The other night, I was at a local coffee shop searching for a new environment in hopes of replenishing my focus and work ethic (Grand aspirations, huh?). Sitting in the shop, with my laptop out and a cup of coffee not far from my hand, I mused on the interactions that coffee shops facilitate. Why has such a simple thing, a shop where you can buy coffee, become an international symbol of productivity? Coffeehouses have historical roots as social gathering points, not too dissimilar to that of bars or taverns, yet now we associate that atmosphere of coffee shops with MacBooks and earbuds, rather than just places to gather with friends. What’s caused this change in dynamics and are there any remnants of the social gathering places that these shops once were?

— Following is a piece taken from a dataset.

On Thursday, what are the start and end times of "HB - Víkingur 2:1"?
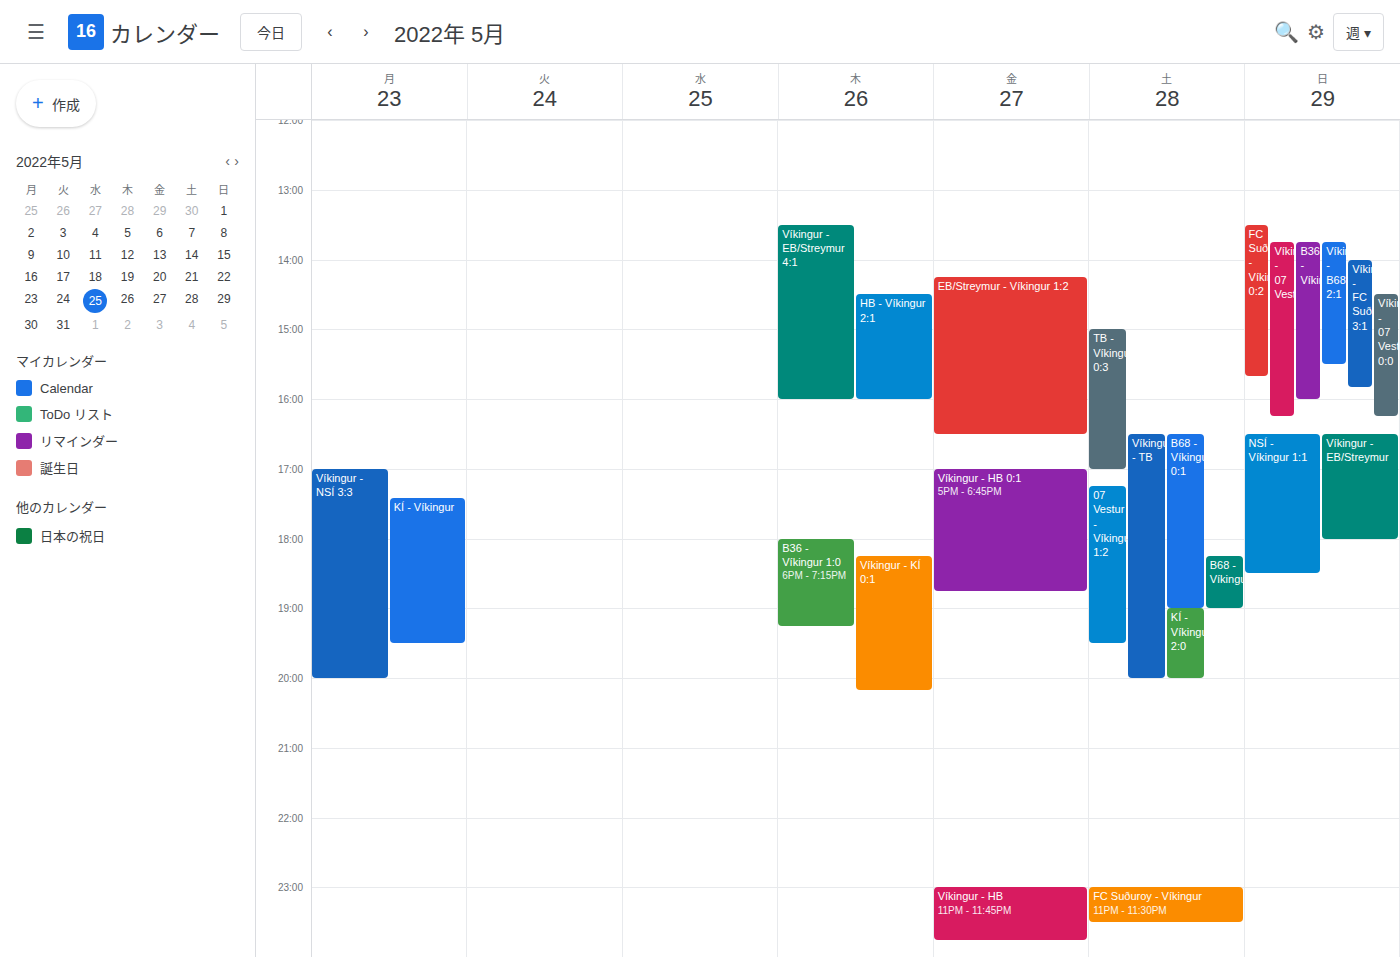
2:30 PM to 4:00 PMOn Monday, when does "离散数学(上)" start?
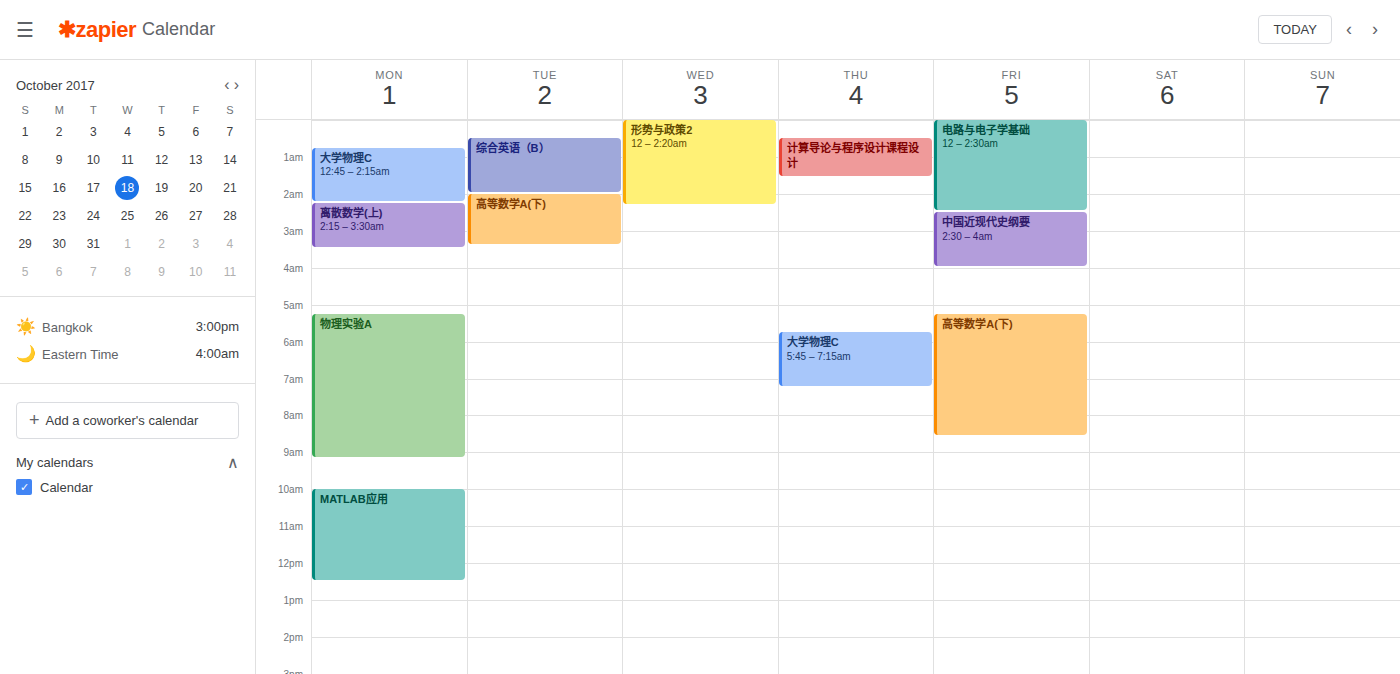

Coffee shops, traditionally, are identified as third places in the field of Sociology. The concept of third places was coined by sociologist Ray Oldenburg to identify areas that don’t fall under the two major social environments that people encounter most often: home and work. This third type of social space is characterized as being socially neutral, and highly accessible, allowing for more diverse social interaction at different socioeconomic levels and through various means. Examples of these places might be, apart from a coffee shop, a store, a community center, library, or even a street or sidewalk. The essential aspect is the diversity of interaction they enable because of their neutrally and accessibility by all social classes and groups.

A 2013 research study by Woldoff Lozzi and Dilks yielded that the portrayal of coffee shops as third places is still valid, but that new elements have initiated a slow change in the social dynamics of these places. Coffeehouses are beginning to become private zones to work instead of purely neutral spaces for socialization (referring to socialization on a macro scale, not merely the intentional socialization sometimes denoted by this term). This new aspect is undeniably apparent when contrasted with other types of third places such as churches, clubs, and parks. However, the question that follows is what caused this transition? The most obvious answer would be that a new social group (such as those who merely want low rent pseudo-offices to work in) has overtaken the previously unfocused group that third places are characteristic of; however, I would suggest that instead, this new social group emerged from the previous. The norms of the former group are still assumed and add to the usefulness of coffee shops as work spaces. The achieved effect is an environment that can be perceived as being socially responsive, despite the clear social isolation of the persons in the environment. Lozzi and Dilks evidently classify these new areas as Multifunctional Spaces.

Coffeehouses clearly maintain duality in social nature, the question is, will the social responsiveness of these environments disappear? Or remain, despite the social isolation that members increasingly participate in as coffee shops become less recreational and more work-centric?